I think this is absolutely magnificent of God. How many times do we feel separated from Him? How many times do we feel utterly alone? The simple act of breathing should be a reminder that God is not very far at all. In prayer, we use that God-given breath to praise our Lord, to ask forgiveness of sins, and to claim the promises He gave to us. Prayer is so much more meaningful when spoken aloud simply because God’s breath is used in the process. Yet, we have all, at one time or another, wasted God’s life-giving breath with swearing, gossip, put-downs, smoking, etc? Those are all a literal waste of God’s life miracle.

If God’s breath in us is life, then when we no longer have breath, we are dead, but even in death there is potential for life. The breath of God can raise the dead. See John 11:11. Jesus tells his disciples that Lazarus is sleeping, and he only needs to be woken up. Clearly, to everyone else, Lazarus was dead. In fact, he was already buried when Jesus arrived. Yet, the breath of God, coming from Jesus, was enough to wake Lazarus from death. Not only did it wake him, but it also repaired whatever damage his short death sleep had caused to his physical body. Like Lazarus, when Jesus was in the grave, dead, the breath of God gave him life and repaired the physical damage caused by torture and death.

This concept, of the resurrection from the dead, is a huge theme in the Bible, not only for Jesus, but for every believer. Right after Jesus died there was a small resurrection of the saints. See Matthew 27:52. That small resurrection was a fore-shadowing of the resurrection that will happen at Jesus’ second coming. See 1 Timothy 4:17. All those who died in faith will be raised up at this resurrection. This leads to a few other conclusions. One, which is most important, is that there are currently no dead people in heaven. Heaven is for people who are alive, which is why the dead require a resurrection. Elijah was alive when he was caught up to heaven in the chariot of fire.
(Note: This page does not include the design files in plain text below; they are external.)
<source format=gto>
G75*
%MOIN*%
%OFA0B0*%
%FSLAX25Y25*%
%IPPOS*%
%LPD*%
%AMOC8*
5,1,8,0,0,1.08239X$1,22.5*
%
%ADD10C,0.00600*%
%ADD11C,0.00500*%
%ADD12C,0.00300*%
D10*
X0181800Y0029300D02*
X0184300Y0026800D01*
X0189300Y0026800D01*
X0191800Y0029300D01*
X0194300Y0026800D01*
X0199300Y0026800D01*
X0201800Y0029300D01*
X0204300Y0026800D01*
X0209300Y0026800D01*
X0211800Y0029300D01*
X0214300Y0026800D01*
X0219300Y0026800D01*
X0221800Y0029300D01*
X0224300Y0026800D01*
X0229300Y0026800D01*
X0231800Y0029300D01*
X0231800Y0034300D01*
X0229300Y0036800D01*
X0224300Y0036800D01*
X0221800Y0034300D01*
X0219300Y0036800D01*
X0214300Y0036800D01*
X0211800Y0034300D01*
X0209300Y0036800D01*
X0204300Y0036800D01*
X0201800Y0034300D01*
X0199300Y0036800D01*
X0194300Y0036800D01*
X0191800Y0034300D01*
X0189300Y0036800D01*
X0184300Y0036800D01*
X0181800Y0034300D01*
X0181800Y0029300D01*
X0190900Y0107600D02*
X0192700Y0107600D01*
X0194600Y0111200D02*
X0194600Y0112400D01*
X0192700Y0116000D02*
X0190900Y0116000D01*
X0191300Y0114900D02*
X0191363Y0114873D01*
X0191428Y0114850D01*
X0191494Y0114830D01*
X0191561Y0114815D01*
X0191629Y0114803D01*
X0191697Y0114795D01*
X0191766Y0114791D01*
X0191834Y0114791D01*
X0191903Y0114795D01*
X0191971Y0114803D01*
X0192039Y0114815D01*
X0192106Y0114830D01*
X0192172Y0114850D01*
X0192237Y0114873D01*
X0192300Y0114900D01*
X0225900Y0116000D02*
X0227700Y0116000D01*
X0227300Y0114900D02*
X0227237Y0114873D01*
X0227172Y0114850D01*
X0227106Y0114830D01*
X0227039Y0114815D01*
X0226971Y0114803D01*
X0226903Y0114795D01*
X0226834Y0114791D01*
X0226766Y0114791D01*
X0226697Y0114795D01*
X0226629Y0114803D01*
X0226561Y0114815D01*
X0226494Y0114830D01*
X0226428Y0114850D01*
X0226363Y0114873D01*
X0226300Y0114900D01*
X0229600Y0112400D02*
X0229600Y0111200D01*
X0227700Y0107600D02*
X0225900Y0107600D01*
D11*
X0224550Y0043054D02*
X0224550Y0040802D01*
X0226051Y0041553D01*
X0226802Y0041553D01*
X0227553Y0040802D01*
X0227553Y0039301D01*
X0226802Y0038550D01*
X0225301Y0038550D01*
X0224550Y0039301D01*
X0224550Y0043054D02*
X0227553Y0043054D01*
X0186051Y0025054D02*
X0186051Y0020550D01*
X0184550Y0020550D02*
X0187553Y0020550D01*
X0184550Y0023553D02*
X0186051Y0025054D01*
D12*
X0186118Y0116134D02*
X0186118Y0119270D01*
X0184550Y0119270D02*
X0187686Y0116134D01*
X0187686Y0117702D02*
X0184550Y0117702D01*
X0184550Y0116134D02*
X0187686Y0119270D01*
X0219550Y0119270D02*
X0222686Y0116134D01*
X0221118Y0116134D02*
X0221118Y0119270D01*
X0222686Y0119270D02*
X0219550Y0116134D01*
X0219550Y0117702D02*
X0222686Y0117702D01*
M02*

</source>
Jesus was also alive when he went back to heaven.

Our popular culture has used elements of paganism to explain death, borrowing especially heavily from the Greek tradition of the underworld. See these wiki pages for further information on Greek theology:
There are several flaws with the thought that people go straight to heaven or hell when they die. The main one is that the judgment does not take place until after the second coming of Jesus. How can we be sent to our reward without first being judged, either worthy of heaven, or the fires of hell? And how can we populate heaven when our bodies are yet interred in the earth? The discussion then shifts to the soul, which is meant to be separate from the body, but our key verse (and many others) are clear that a soul is the combination of a physical body and the breath of God. When a person ceases to live, she also ceases to be a soul. Therefore, souls cannot exist separately from the physical bodies of men and women. Heaven is a real physical place, filled with real people who have a corporeal body. There is no such thing as ghosts, and there certainly are no ghouls in heaven. Solomon was very clear about the nature of death. See Ecclesiastes 9:5-6.
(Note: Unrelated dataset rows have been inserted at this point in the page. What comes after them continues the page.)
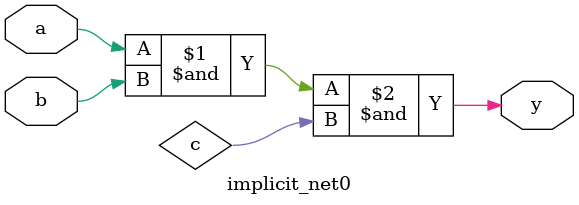
<source format=v>
module implicit_net0(
    input a,
    input b,
    output y
);
    and and0 (y, a, b, c);
endmodule
</source>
This should give us great hope. It’s the final equalizer and the last missing piece in the question of eternal life. Believe that Jesus is alive, and you too can live forever, in a physical body, in a physical heaven, doing much of the same things you are now enjoying. Have you ever wanted to see the whole world? Aim for the eternal life promised by the Saviour. You can then explore every nook and cranny, not only of this Earth, but of the universe. I don’t get why some people think that the point of heaven is to sit on a cloud and play a harp. How boring! God would never design such a pointless place. Have hope that heaven is going to be the most awesome experience you could ever imagine.

With that, I’d like to pray that everyone reading this article claims his or her place in that eternal city of God. If you’ve never thought such things possible, but are yearning for this experience, speak with God, don’t take my word for it. The Bible is the easiest way to understand the mind of God, and His plans for each and every one of us.